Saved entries
■ ■ ■

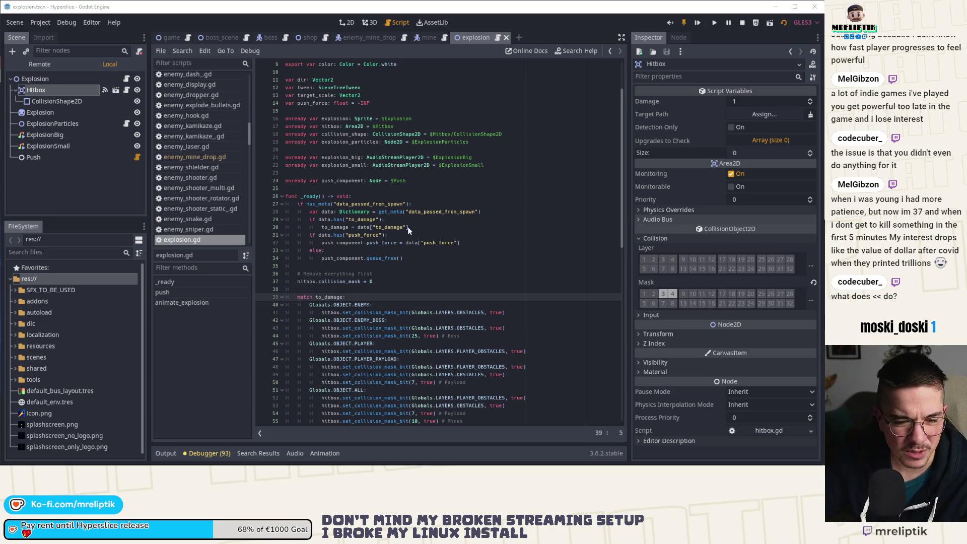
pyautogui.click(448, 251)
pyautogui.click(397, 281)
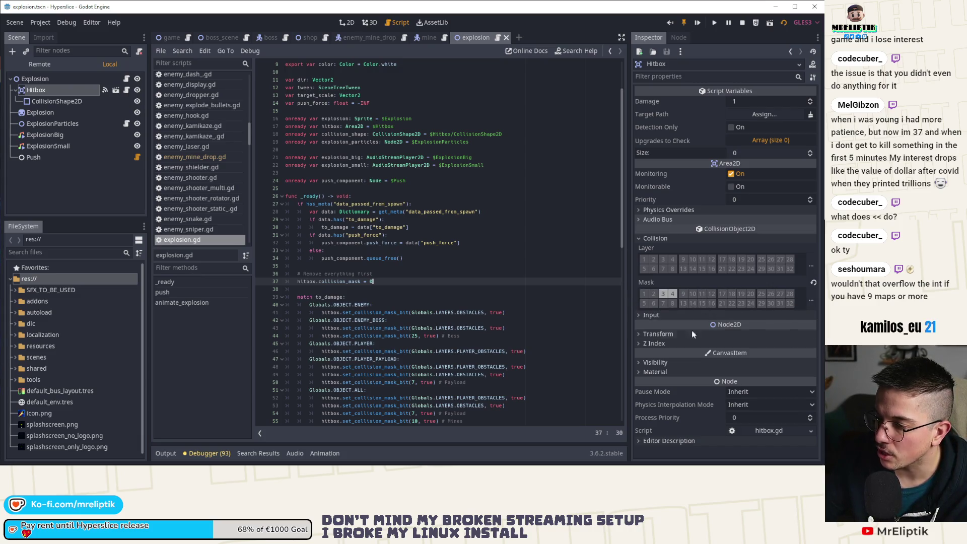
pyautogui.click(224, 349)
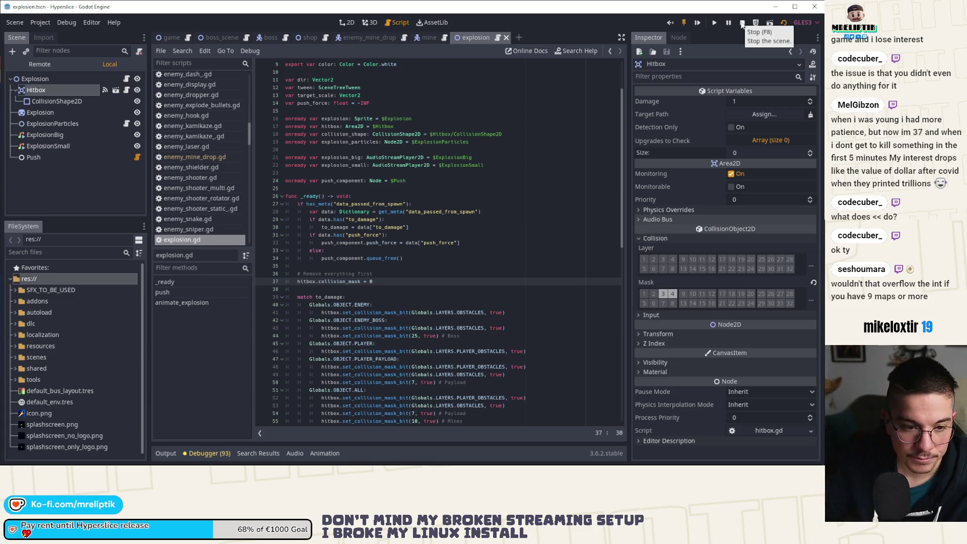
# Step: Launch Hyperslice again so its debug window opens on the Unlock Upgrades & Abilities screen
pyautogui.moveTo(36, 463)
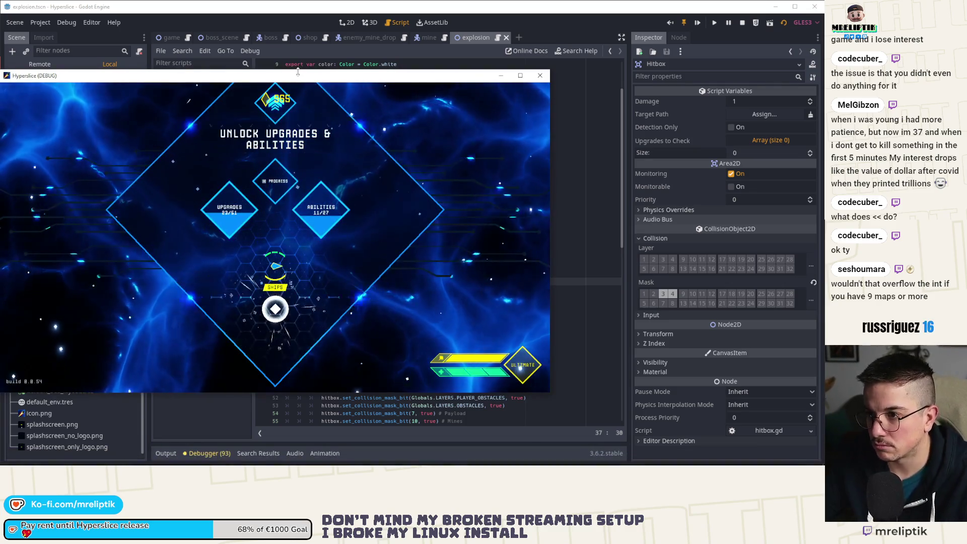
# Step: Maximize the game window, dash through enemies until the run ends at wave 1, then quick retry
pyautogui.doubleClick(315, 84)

■ ■ ■

Problem requirements
Give the entries above again in full and exactly, but not the pictures.

Task output
pyautogui.click(448, 251)
pyautogui.click(397, 281)
pyautogui.click(224, 349)
# Step: Launch Hyperslice again so its debug window opens on the Unlock Upgrades & Abilities screen
pyautogui.moveTo(36, 463)
# Step: Maximize the game window, dash through enemies until the run ends at wave 1, then quick retry
pyautogui.doubleClick(315, 84)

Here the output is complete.